7/10
Dark Shadows On The Big Screen In 1970
1 January 2017
There has never been any other single daytime TV program like "Dark Shadows", the creation of producer Dan Curtis, which ran on ABC-TV from 1966 to 1971. What began as a typical soap opera instead evolved into a Gothic melodrama that would involve ghosts, zombies, and, most of all, a vampire named Barnabas Collins. It was the first time that horror had invaded daytime television, and it may have been too unique, since it hasn't been done again in any way, shape, or form on daytime television. Yes, it was a very low budget undertaking; the sets were threadbare; and the acting was what you'd expect for any other soap opera, even one literally full of cobwebs. Nevertheless, it was on for five years, with an astounding 1,225 episodes being aired in the afternoon hours for those five years. And Curtis, realizing how the show was gaining a cult audience unheard of among soap opera fans, decided to make two big-screen films from it. The first of these was HOUSE OF DARK SHADOWS, released in 1970.

Using many of the characters and actors that regularly appeared in the TV serial itself, HOUSE OF DARK SHADOWS sees the 175 year-old vampire Barnabas Collins (Jonathan Frid) being unwisely released from his resting place by a callow undertaker (John Karlen), and he goes to the Collinwood estate to cause all manner of vampiric mayhem on the Collins family. He introduces himself as a cousin from England, but he pretty soon proves to be much more than that, first killing off the secretary (Lisa Blake Richards) to Collinwood matriarch Elizabeth Collins Stoddard (Joan Bennett). This leads off to many other ghoulish things, as anyone bitten by Frid comes back to life as a vampire as well. A nominally related sequel to the film, NIGHT OF DARK SHADOWS, would follow in 1971; but by that time, the series itself had come to an end, awaiting syndication revivals in the 1980s and beyond.

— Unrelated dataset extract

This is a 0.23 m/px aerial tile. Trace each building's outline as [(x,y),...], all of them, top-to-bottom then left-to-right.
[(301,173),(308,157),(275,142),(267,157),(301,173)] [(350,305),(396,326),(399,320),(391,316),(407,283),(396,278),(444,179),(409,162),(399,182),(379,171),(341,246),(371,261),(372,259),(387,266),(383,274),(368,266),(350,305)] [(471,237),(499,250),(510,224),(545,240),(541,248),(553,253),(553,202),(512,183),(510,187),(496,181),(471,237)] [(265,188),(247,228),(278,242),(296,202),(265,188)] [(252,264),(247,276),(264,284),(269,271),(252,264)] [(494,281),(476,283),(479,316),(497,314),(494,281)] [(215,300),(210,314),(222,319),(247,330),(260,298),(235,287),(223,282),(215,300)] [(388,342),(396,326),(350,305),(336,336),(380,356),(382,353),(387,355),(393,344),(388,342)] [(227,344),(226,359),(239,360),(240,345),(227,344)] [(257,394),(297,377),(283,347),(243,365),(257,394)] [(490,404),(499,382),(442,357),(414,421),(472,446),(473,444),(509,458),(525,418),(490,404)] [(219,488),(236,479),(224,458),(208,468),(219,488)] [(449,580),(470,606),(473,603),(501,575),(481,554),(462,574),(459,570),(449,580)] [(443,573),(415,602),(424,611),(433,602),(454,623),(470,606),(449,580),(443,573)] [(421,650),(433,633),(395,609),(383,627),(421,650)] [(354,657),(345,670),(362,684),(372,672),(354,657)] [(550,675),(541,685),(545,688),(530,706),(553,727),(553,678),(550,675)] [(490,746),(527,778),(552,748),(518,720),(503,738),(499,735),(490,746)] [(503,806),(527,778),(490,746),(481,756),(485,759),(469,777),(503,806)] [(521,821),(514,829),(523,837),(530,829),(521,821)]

The ironic thing is that the release of HOUSE OF DARK SHADOWS in the late summer of 1970 may have partially hastened the demise of the TV series itself. Due to the very low budget of the series, and the restrictions placed on television during the late 1960s and early 1970s, much of what went on was largely implied, or given Gothic flourishes (cobwebs; fog; sometimes nourish photography). But even though the budget for HOUSE OF DARK SHADOWS wasn't exactly big either, at just $750,000, Curtis, freed from TV censorship restrictions, was able to show a lot more in the way of sex and violence, especially in Frid's bloodthirsty activities. And while nothing in this film even comes remotely close to HOSTEL/SAW-type torture porn, the biting and staking scenes as such were nevertheless quite hair-raising, bloody, and horrific for their time. The series' ratings decline may have been due to the fact that parents discouraged their young kids from seeing it after the film's release, owing to the much more explicit material of the film.

Curtis went on to make a number of very solid made-for-TV horror films, notably 1972's THE NIGHT STALKER, 1973's THE NIGHT STRANGLER, 1975's TRILOGY OF TERROR, and a very good 1974 adaptation of Bram Stoker's Dracula (with Jack Palance as the world's best-known bloodsucker), all of which were scripted by the legendary Richard Matheson. He also went on to do some miniseries work for TV ("The Winds Of War") and the 1976 feature horror film BURNT OFFERINGS. But HOUSE OF DARK SHADOWS, despite its low-budget flaws, nevertheless distinguishes itself as a thoroughly unique horror film, especially of the vampire genre, of the early 1970s, much as the series that spawned it remains, again with all its flaws in mind, one of the most unique TV shows ever put on the air.